[[ EXCERPTED TEXT, beginning ]]

Lawrence Correctional Center
10930 Lawrence Road
Sumner, IL 62466
Dear Mr. Hunt:
This letter to you has been a long time coming. If you don’t remember me, my name is Kathy Henry, your ex-girlfriend, Gertrude’s daughter. You came into my life when I was ten-years-old and from the moment you appeared, I knew you was not shit. My mother thought that I was just jealous because I never had to share her before, but instinctively I knew that your presence would mean no good for me.
At first, you seemed like a good man for my mother. You helped pay her bills, gave me an allowance and pretended that you were a stand-up guy and father figure but you weren’t shit. You were and still are a child-molesting, motherfucking pig who took away my innocence when I was eleven-years-old.

PhotoELF Edits: 2014:10:08 --- Batch Resized

Do you remember coming into my bedroom when my mother was asleep and feeling on my-then-budding body? I used to lie in my bed, fearing when you would come over because that meant I would have to sleep in my street clothes instead of a nightgown to protect myself. No little girl should have to go through that but that was my life for four years. Four fucking years.
You never penetrated me vaginally, but the damage you inflicted on my psyche was immeasurable. I was just a little girl whose only thoughts were of Barbie Dolls, books and my cat Boogie-Woogie and you made me feel like a filthy whore because the feelings you stirred in my body felt good. How could a good girl feel like that? From then on, I believed that I was no good and I blame you for that.
I became sexually active at the age of fifteen and was the mother to two children by time I was twenty-one-years old. No one put a gun to my head, but you made me feel like I was just a piece of ass and for a long time I believed that no decent man would want a nasty, dirty female like me who got herself molested because I was wearing a size 38 Double D bra at the age of eleven.
I never told my mother you molested me because I was afraid that she would not believe me. I only told her after you got arrested for taking away the innocence of another little girl, age six and the pain in my mother’s face is something that will haunt me until my dying day.
You are scheduled for parole on July 21, 2011, nine days before your 78th birthday, but the system kept your sorry ass in prison and if I have my way you will never get out because I plan on doing everything in my power to make sure your slimy ass stays behind bars for the rest of your life. You do not deserve to be free on the streets to have another opportunity to ruin another little girl’s life. God knows how many little girls you molested, but as long as I have breath in my body you will never walk the streets of Chicago again.

[[ EXCERPTED TEXT, end ]]
[[ DATA EXTRACTS, beginning ]]

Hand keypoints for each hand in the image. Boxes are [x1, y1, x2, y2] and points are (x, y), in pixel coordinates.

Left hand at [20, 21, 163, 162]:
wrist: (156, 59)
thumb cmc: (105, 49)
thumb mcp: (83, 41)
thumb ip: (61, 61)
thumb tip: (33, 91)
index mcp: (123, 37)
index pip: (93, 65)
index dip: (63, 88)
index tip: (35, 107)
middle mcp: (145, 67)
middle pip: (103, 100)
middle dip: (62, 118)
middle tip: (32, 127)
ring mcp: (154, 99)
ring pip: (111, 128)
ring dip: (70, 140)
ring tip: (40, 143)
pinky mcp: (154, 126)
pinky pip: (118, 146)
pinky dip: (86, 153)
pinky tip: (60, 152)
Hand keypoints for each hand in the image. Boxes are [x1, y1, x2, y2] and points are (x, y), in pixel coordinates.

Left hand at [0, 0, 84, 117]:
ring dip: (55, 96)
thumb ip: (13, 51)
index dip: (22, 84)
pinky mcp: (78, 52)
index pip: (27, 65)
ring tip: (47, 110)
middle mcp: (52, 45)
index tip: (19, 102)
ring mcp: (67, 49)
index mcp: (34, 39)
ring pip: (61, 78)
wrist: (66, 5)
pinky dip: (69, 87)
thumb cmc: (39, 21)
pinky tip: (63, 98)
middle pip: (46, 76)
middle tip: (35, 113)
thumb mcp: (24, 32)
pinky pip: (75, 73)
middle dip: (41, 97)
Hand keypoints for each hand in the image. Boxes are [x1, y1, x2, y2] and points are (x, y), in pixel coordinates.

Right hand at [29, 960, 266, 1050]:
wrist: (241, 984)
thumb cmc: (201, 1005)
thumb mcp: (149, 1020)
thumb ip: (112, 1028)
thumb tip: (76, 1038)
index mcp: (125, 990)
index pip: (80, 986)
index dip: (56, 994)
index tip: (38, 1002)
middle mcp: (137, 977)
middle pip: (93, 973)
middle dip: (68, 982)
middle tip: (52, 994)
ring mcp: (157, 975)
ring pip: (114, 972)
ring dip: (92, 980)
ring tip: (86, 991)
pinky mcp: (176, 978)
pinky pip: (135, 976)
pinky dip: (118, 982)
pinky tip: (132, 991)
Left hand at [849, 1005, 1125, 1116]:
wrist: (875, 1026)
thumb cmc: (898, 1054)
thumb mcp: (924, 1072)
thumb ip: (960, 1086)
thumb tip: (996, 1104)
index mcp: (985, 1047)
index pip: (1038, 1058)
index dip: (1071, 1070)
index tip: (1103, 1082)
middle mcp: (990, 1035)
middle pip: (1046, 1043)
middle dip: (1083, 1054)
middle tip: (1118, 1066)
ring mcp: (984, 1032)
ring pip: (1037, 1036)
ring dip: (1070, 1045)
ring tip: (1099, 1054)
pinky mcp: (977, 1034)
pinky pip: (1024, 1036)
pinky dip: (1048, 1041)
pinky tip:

[[ DATA EXTRACTS, end ]]

WHAT TO DO:
(a) According to the letter, on what date was Mr. Hunt scheduled for parole?
(b) Please quote the part of the letter that opens with the words containing "Do you remember" and closes with "you for that.".

EXPECTED RESULTS:
(a) July 21, 2011

(b)
Do you remember coming into my bedroom when my mother was asleep and feeling on my-then-budding body? I used to lie in my bed, fearing when you would come over because that meant I would have to sleep in my street clothes instead of a nightgown to protect myself. No little girl should have to go through that but that was my life for four years. Four fucking years.
You never penetrated me vaginally, but the damage you inflicted on my psyche was immeasurable. I was just a little girl whose only thoughts were of Barbie Dolls, books and my cat Boogie-Woogie and you made me feel like a filthy whore because the feelings you stirred in my body felt good. How could a good girl feel like that? From then on, I believed that I was no good and I blame you for that.